| SELECTION |
Chris I can't say I agree with you. Why should I show some random guy that has disrespected me all morning something . I think a lot of people expect everything to be given to them too easily.It has taken me a lifetime to perfect my trout fishing. I feel like why gave him something that he is not worthey of and likely not even capable of understanding. He got just what you said...he reaped what he had sewn. Had he respected my space I would have possibly at least told him what we were useing. I find it interesting that you feel like I owe this guy something even after he crowded me all day. As far as reaping what I sew I have lots of friends that are more than willing to help me stay on fish. I respect them on the water and off of it. We have a trust for each other that our information and tactics are kept to ourself as much as possible. I sometimes give talks about Trout fishing to clubs and at shops like Green top. One of the main things I stress is to respect someone by staying away.....One thing I have noticed about fishing advice...The guys that know the least give the most of it.


----------



## flukeassassn (Apr 27, 2007)

I usually dont post but I just had to this time! Ive been out there fishing and had people come so close to me to me that I could smack them in the head with the rod tip! Ive had people call vmrc on me cause they werent catchn n i was! Just sad the way people think or dont think when theyre out on the water! I go home and do my homework. I suggest those non fools do the same! Folks need to SLOW DOWN! Your retrieve is too DAMN FAST! Folks are trolling too DAMN FAST! Hey David, call me dude.


----------



## BlueHwy (Sep 1, 2009)

A lot depends on how they ask. 

I was fishing Ocean City Inlet 3-4 weeks ago. It was around 10 pm and no one was there. I realized someone was approaching quickly behind me - my radar went up. Look around and see what looks to be a 7 year old boy heading my way, his dad trailing behind. Kid is holding a lure and says "_Can you show us how to tie this? We don't know how._" Then with a big grin "_It is my first time fishing!_"

Dad comes up carrying the fishing rod. I see it is a nice new Batman rod.  Pull out some line and it is tangled on the reel. Spend 10 minutes on that. Show them how to tie the lure. They can't cast. Spend some more time showing dad how to cast. He casts and kid reels in. A little later dad comes up and asks what I'm using. I pull a jig head and a soft plastic curly tail out of my bag. Show them how to hook it and again how to tie it on. Told them it is theirs to keep. They fish for 10 more minutes and mom gets out of the car and tells them it is time to go. Kid comes over and says "_Thank you!_" and leaves with mom. Dad comes over and says "_Thank you. We really learned a lot._" I wish they'd caught something.

Several years ago - the first time I was fishing OC Inlet - a stranger gave me a jig head and a soft plastic curly tail. That is what got me catching that night.

Surf Rat - Sounds like your guy was a little bit of a jerk and may need to understand "personal space" better.


----------



## Cdog (Mar 18, 2002)

Yes they are, but tonight I met a young man from Florida, never caught a striper in his life but was very polite and in tune with fishing with someone else. I gave him some pointers on lure and presentation and watched him catch his 1st striper. He thanked me and went on to catch 10+ more. A good night for me indeed.


----------



## chriscustom (Jun 17, 2006)

| DATASET CONTENT |
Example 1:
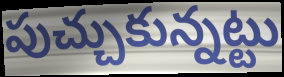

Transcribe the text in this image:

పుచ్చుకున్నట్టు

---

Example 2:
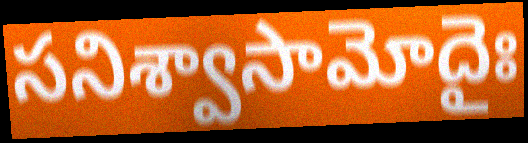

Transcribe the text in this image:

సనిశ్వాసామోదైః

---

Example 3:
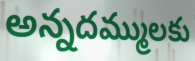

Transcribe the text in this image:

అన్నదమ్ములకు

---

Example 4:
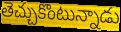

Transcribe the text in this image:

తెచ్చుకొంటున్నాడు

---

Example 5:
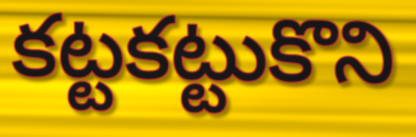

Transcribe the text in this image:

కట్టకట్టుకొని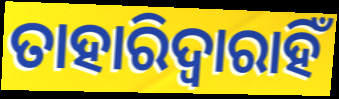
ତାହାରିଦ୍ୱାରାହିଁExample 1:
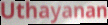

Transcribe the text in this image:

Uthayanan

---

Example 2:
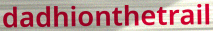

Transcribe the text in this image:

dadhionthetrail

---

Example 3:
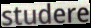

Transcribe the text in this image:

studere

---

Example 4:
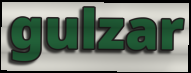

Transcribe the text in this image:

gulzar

...

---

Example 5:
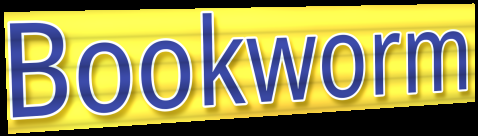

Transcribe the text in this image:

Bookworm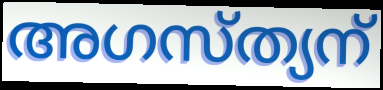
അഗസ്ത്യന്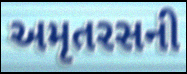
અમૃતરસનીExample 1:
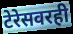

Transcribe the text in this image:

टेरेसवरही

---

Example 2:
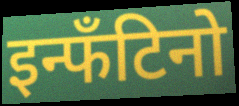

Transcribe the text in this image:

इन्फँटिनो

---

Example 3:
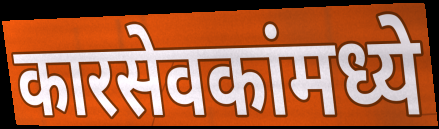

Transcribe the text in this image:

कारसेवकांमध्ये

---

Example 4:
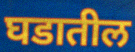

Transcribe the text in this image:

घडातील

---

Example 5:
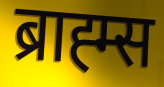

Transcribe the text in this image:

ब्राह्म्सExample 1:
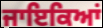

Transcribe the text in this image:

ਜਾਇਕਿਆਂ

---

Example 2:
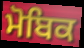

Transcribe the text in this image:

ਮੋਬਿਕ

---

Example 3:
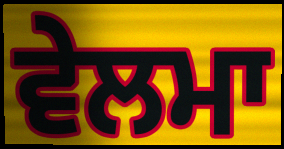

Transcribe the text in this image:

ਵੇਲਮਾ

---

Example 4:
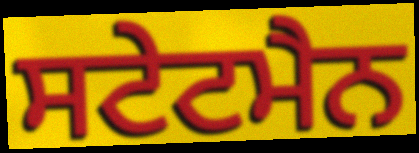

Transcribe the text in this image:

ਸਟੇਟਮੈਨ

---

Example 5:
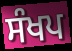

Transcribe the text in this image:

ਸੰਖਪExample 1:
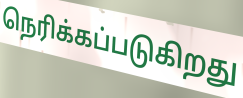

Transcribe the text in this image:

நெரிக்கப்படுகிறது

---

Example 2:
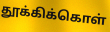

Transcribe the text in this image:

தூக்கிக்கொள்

| TO-DO LIST |
[1] Can you reproduce everything in the fishing thread from "Dad comes up carrying" down to "they'd caught something."?
[2] Do the following statements agree with the fishing thread? For each, answer yes or no and quote the words from the thread that decide it.
(a) BlueHwy was fishing Ocean City Inlet around 10 pm when the boy approached.
(b) The young man from Florida in Cdog's post caught only one striper that night.
(c) The first post says its writer gives talks about trout fishing at shops like Green top.

| TASK RESPONSES |
[1]
Dad comes up carrying the fishing rod. I see it is a nice new Batman rod.  Pull out some line and it is tangled on the reel. Spend 10 minutes on that. Show them how to tie the lure. They can't cast. Spend some more time showing dad how to cast. He casts and kid reels in. A little later dad comes up and asks what I'm using. I pull a jig head and a soft plastic curly tail out of my bag. Show them how to hook it and again how to tie it on. Told them it is theirs to keep. They fish for 10 more minutes and mom gets out of the car and tells them it is time to go. Kid comes over and says "_Thank you!_" and leaves with mom. Dad comes over and says "_Thank you. We really learned a lot._" I wish they'd caught something.

[2]
(a) Yes: "It was around 10 pm and no one was there."
(b) No: "He thanked me and went on to catch 10+ more."
(c) Yes: "I sometimes give talks about Trout fishing to clubs and at shops like Green top."